[from The A.V. Club Chicago / September 26, 2009]
Life as a Sox fan means leading a generally hateful existence, one defined by an inborn, pointless rivalry with the Cubs, endless bitterness toward the Minnesota Twins, and a genetic predisposition to curse anything associated with the city of Cleveland. Yet for all the righteous venom directed at those three clubs (not to mention the implied, justified disgust any self-respecting baseball fan feels toward the Yankees, Red Sox, and Cardinals), there is a geographically closer villain occupying first place and just as worthy of the full, collective spite of the Sox faithful. With nothing left to cheer about on the South Side, it’s time to direct all that energy at tearing down the Detroit Tigers like so many of that city’s unoccupied skyscrapers.

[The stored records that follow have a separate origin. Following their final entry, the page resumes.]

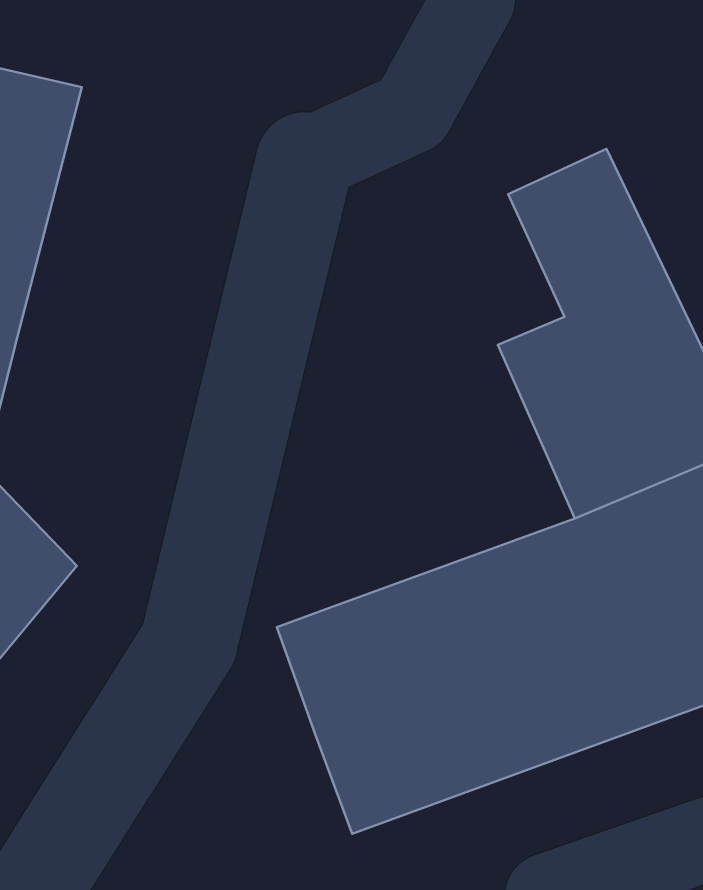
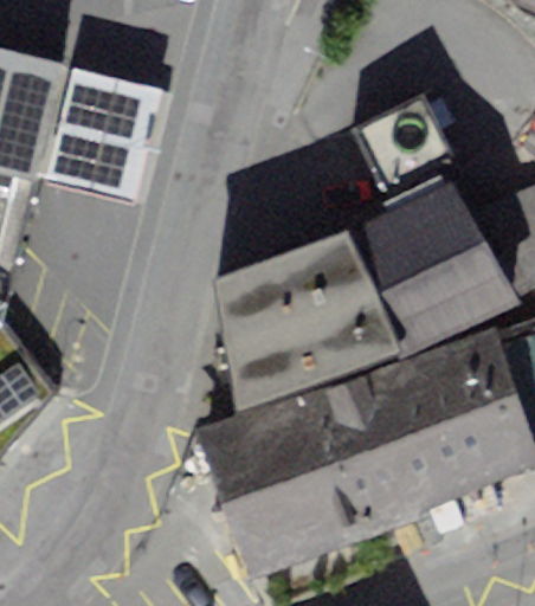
building: none -> [49,67,169,212]
building: none -> [217,237,398,414]

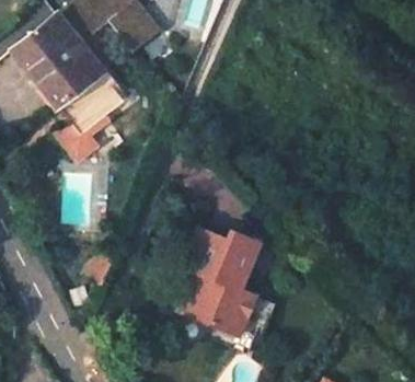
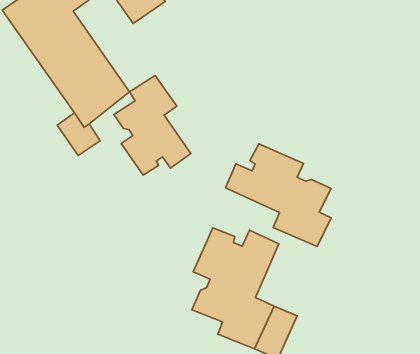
building: none -> [114,76,191,175]
building: none -> [226,144,331,246]

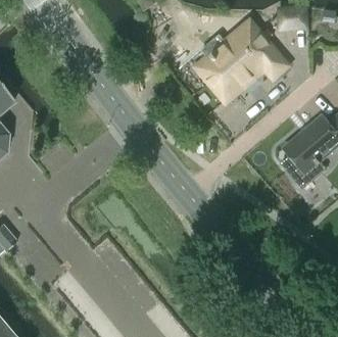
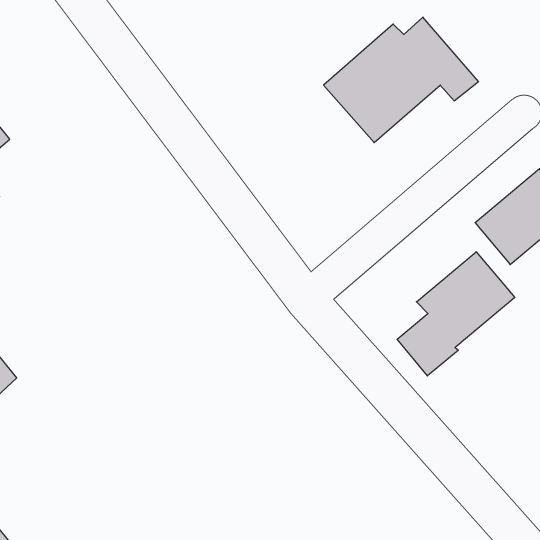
building: none -> [397,252,515,376]

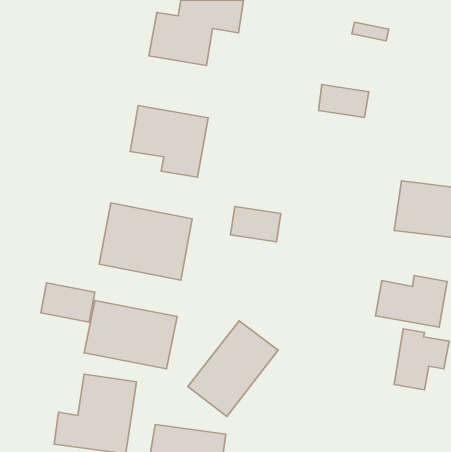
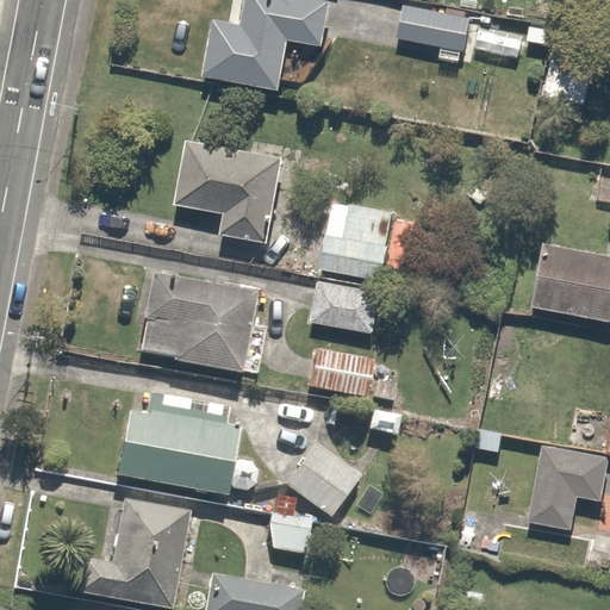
building: [318,85,369,117] -> [396,7,463,51]
building: none -> [322,203,394,276]
building: none -> [312,348,385,393]
building: [376,275,447,327] -> none
building: [41,283,95,322] -> none

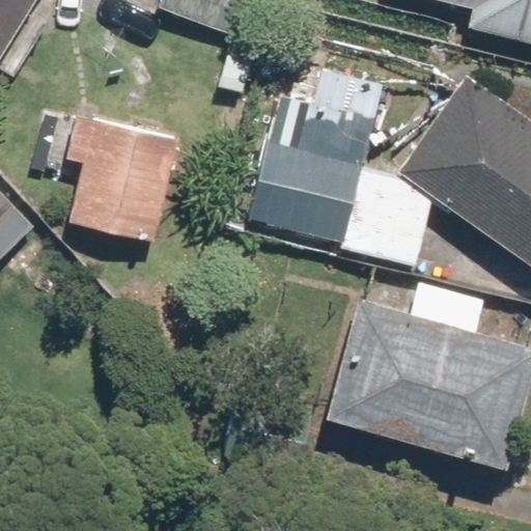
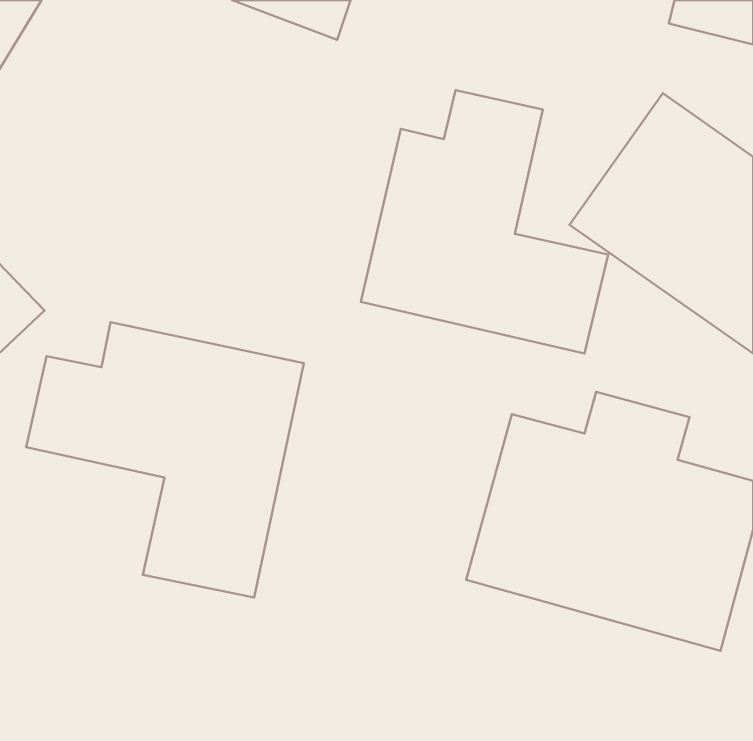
building: [71,119,177,242] -> none
building: none -> [26,322,304,598]

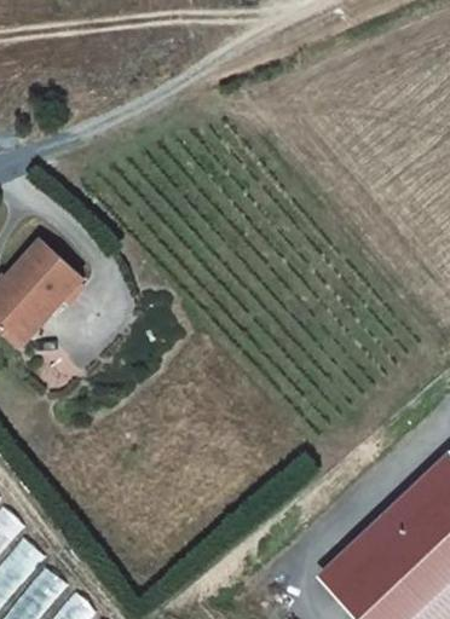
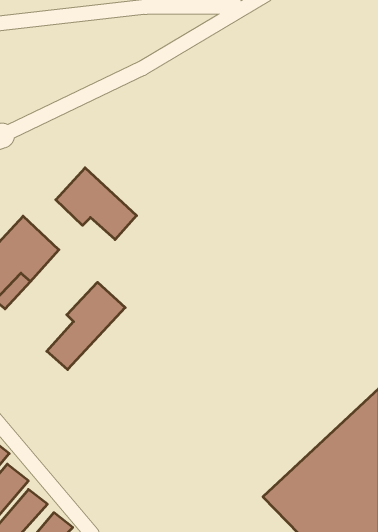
building: none -> [56,168,137,240]
building: none -> [47,282,125,370]

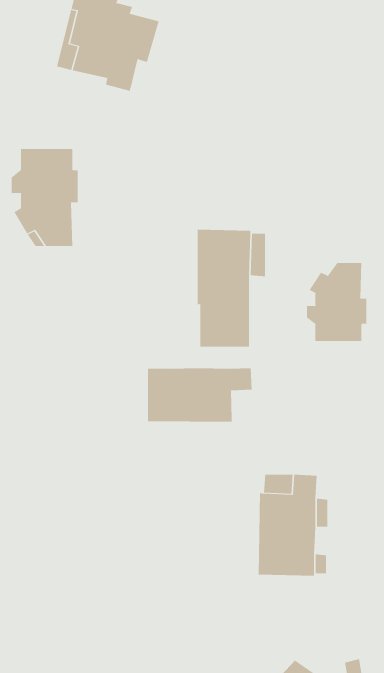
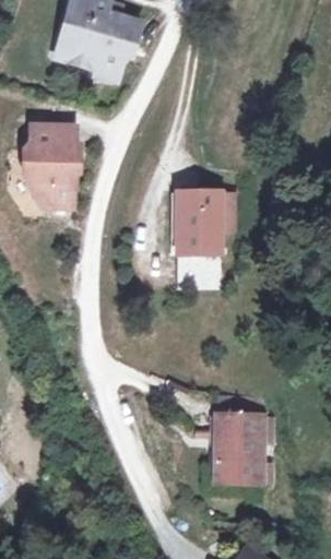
building: [307,262,367,342] -> none
building: [147,368,252,423] -> none

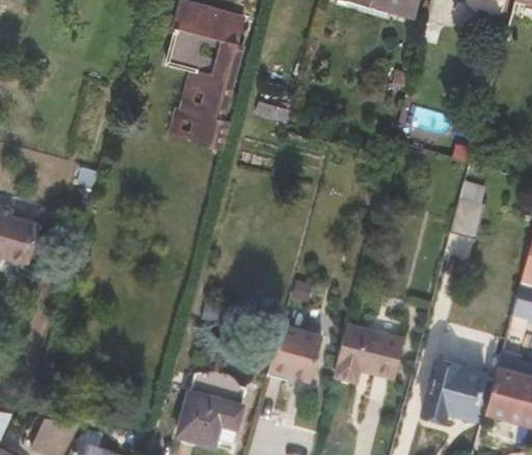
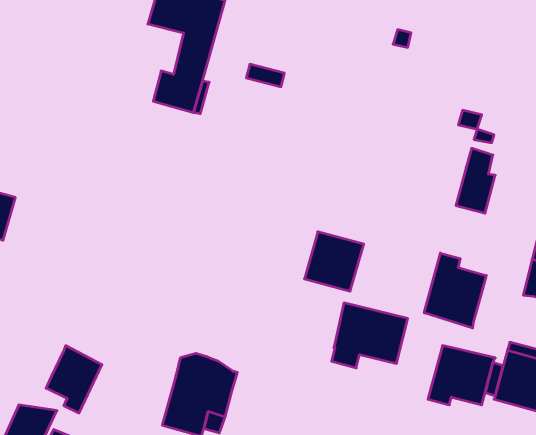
building: none -> [424,253,486,328]
building: [268,324,323,379] -> [304,232,364,291]
building: none -> [46,346,102,413]

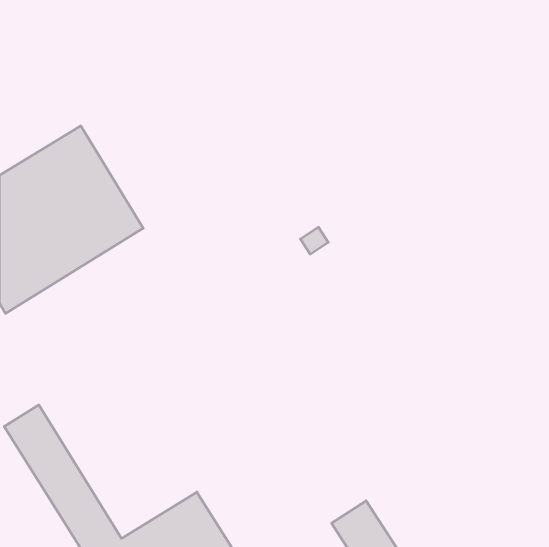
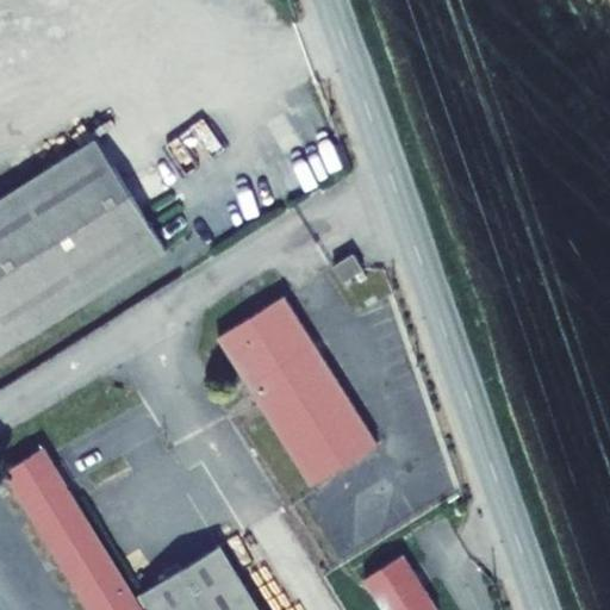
building: none -> [218,297,376,485]

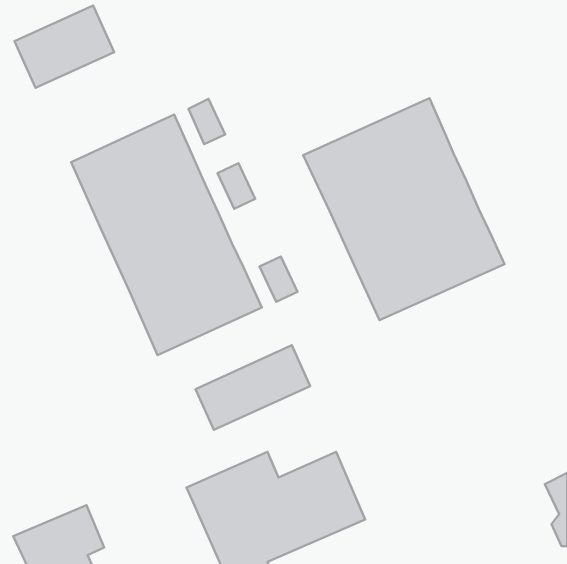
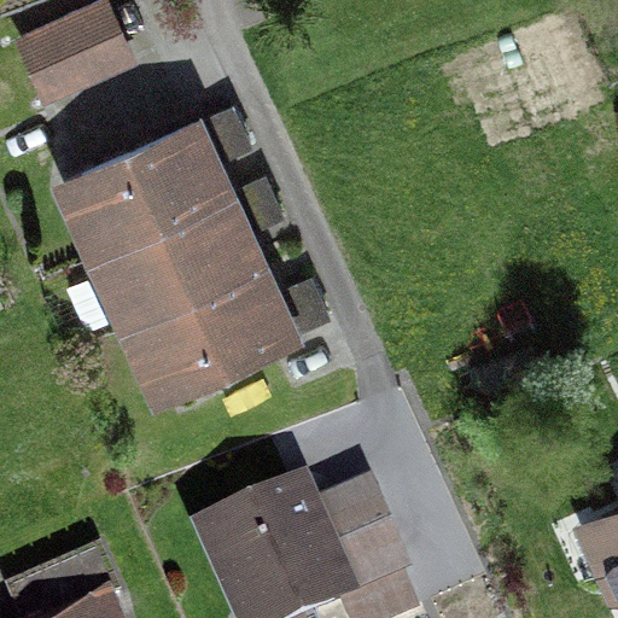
building: [303,98,505,320] -> none
building: [196,345,310,430] -> none

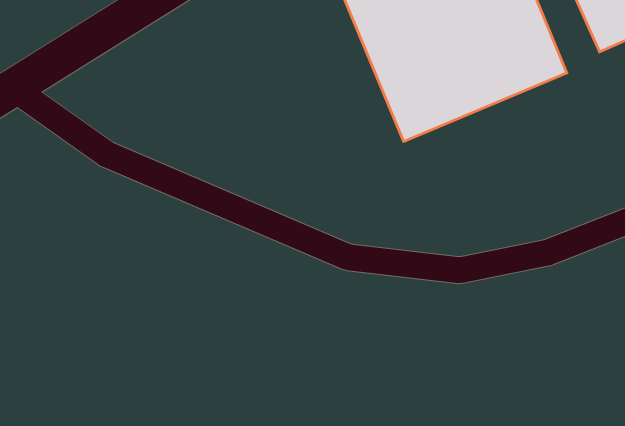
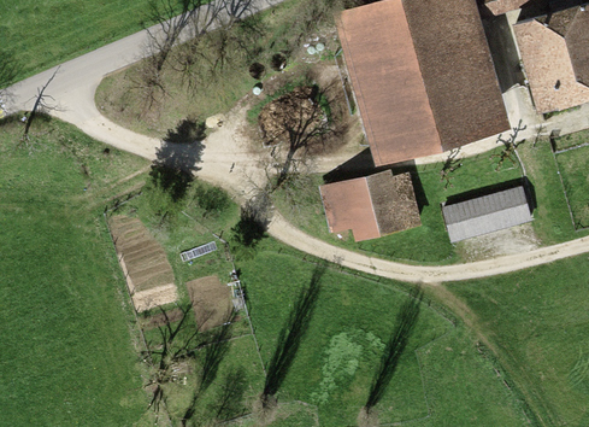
building: none -> [442,185,531,241]
building: none -> [322,170,423,241]

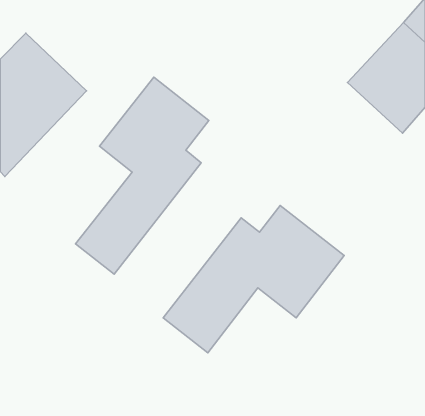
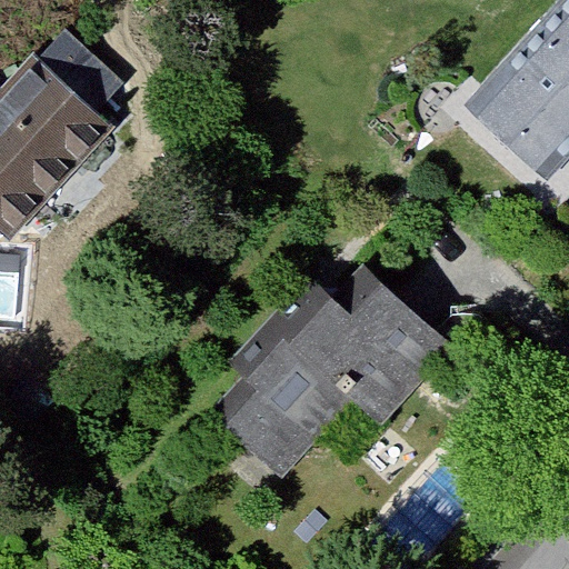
building: [75,77,209,274] -> none

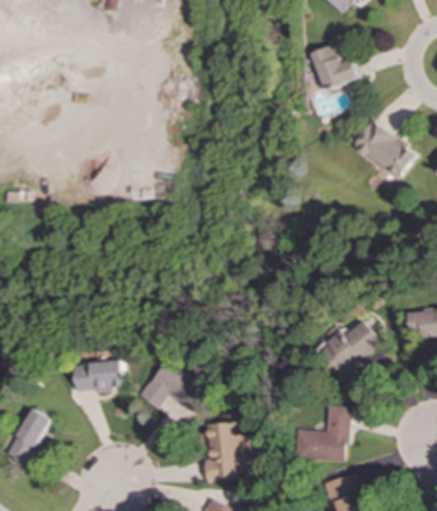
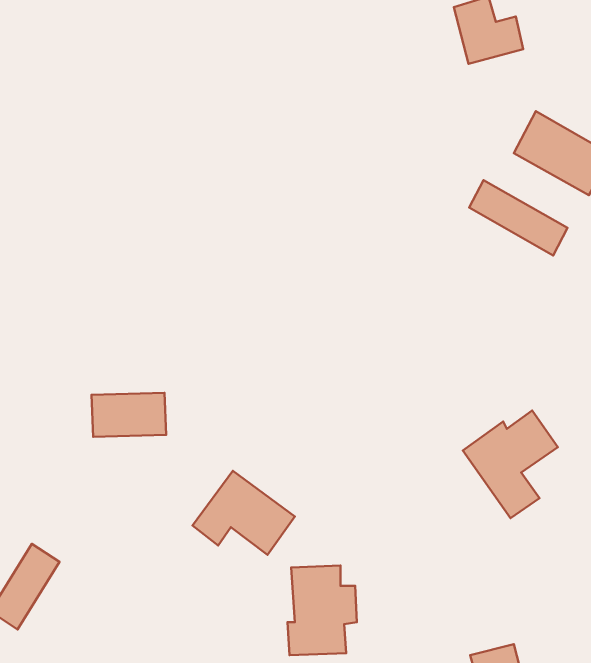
building: none -> [469,180,567,255]
building: [74,362,123,391] -> [91,393,166,437]
building: [297,406,347,461] -> none

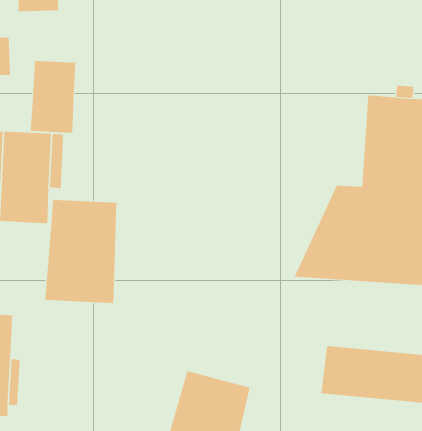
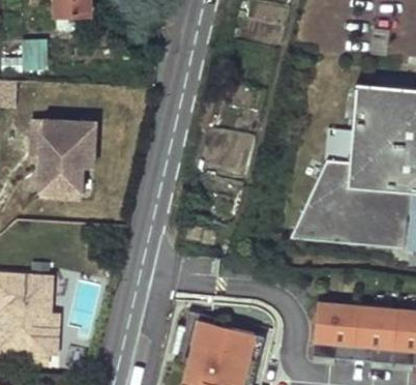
building: [30,60,76,133] -> none
building: [45,199,117,304] -> none

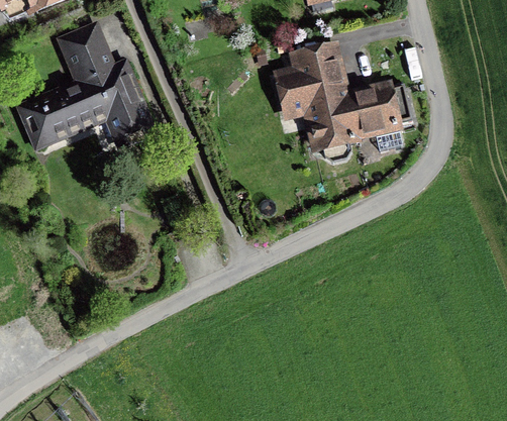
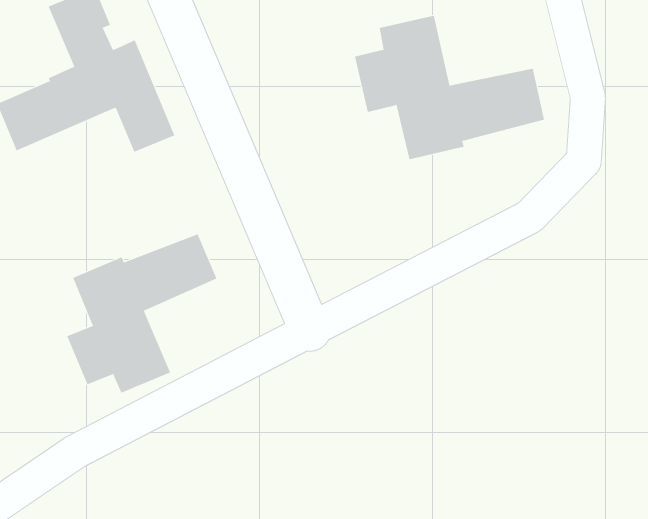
building: none -> [67,234,217,393]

Their fans have a weird definition of loyalty
In 2008, 3.2 million fans (third-most in the American League!) passed through the turnstiles of Comerica Park to watch the Tigers finish in dead last. In 2007, 3 million came out to cheer the kittens on to 88 wins and second place. Contrast this to 2006, when the Tigers actually played baseball worth paying for yet drew 451,202 fewer fans to the park than they did in 2007. It’s as though they’d rather reward lousy baseball while punishing their team for daring to win. This might just be fans’ delayed reaction to their team’s success (it’s pretty hard to follow too closely when you flee Michigan at the first opportunity), but these are also the same people who made Travis “never led the league in a good way” Fryman a five-time All-Star. Sox fans’ avoidance of Cellular Field is certainly no secret, but at least they’re consistent about it: The average crowd in World Series-winning 2005 was 28,923, while in comically bad 2009 it’s holding relatively steady at 28,000.
The myth of Jim Leyland
A lot of people talk about Detroit skipper Jim Leyland as some kind of old-school, tough-guy miracle worker for getting the high-powered, high-payroll Tigers to the World Series his first year on the job, although most of this probably just stems from Leyland’s surliness and penchant for Marlboro Reds. In truth, Leyland is really just another perpetual runner-up. As manager of the 1991 Pittsburgh Pirates, Leyland had a devastating lineup anchored by Bobby Bonilla, Barry Bonds, and Andy Van Slyke and a pitching staff whose worst starter, Bob Walk, posted a 9-2 record with a 3.60 ERA; that team ended up as cannon fodder for the eventual World Series-losing Atlanta Braves. In 2006, old-timey superhero Leyland let something as trivial as infield defense cost the Tigers the World Series, as five fielding errors by Detroit pitchers led to a laughably high seven unearned runs for St. Louis. The lone instance of a Jim Leyland team actually going the distance came in 1997, when his Florida Marlins combined an A-list of mercenaries with a then-exorbitant $52 million payroll (fifth-highest in Major League Baseball) for a World Series title, although that team owed most of its success to a famously terrible strike zone. Grizzle aside, is this the work of a great manager, or is this the mark of an overhyped also-ran? Meanwhile on the South Side, Ozzie Guillen’s two playoff berths in six years as a manager (not to mention the World Series won on a shoestring) have earned him no more than a local sports press second-guessing his team’s every move.
“Detroit needs it.”
The woes of Motor City are well-known and numerous: a largely abandoned cityscape straight out of Mad Max, a former mayor fresh out of jail, and a 17 percent unemployment rate only slightly less outrageous than the crime rate. Yet tell a casual observer about the Tigers’ current good standing and in response you’ll hear a patronizing, “Good for Detroit.” These people somehow ignore the perpetual excellence of the Red Wings and Pistons while falsely equating a likely first-round shellacking by the New York Yankees with urban revitalization; then again, any city that counts turkey Bobby Higginson among its franchise greats probably needs all the help it can get. Detroit, that city of nothing, is somehow entitled to the world yet the Chicago team is mocked for even thinking it could compete. If that’s not worth hating, nothing is.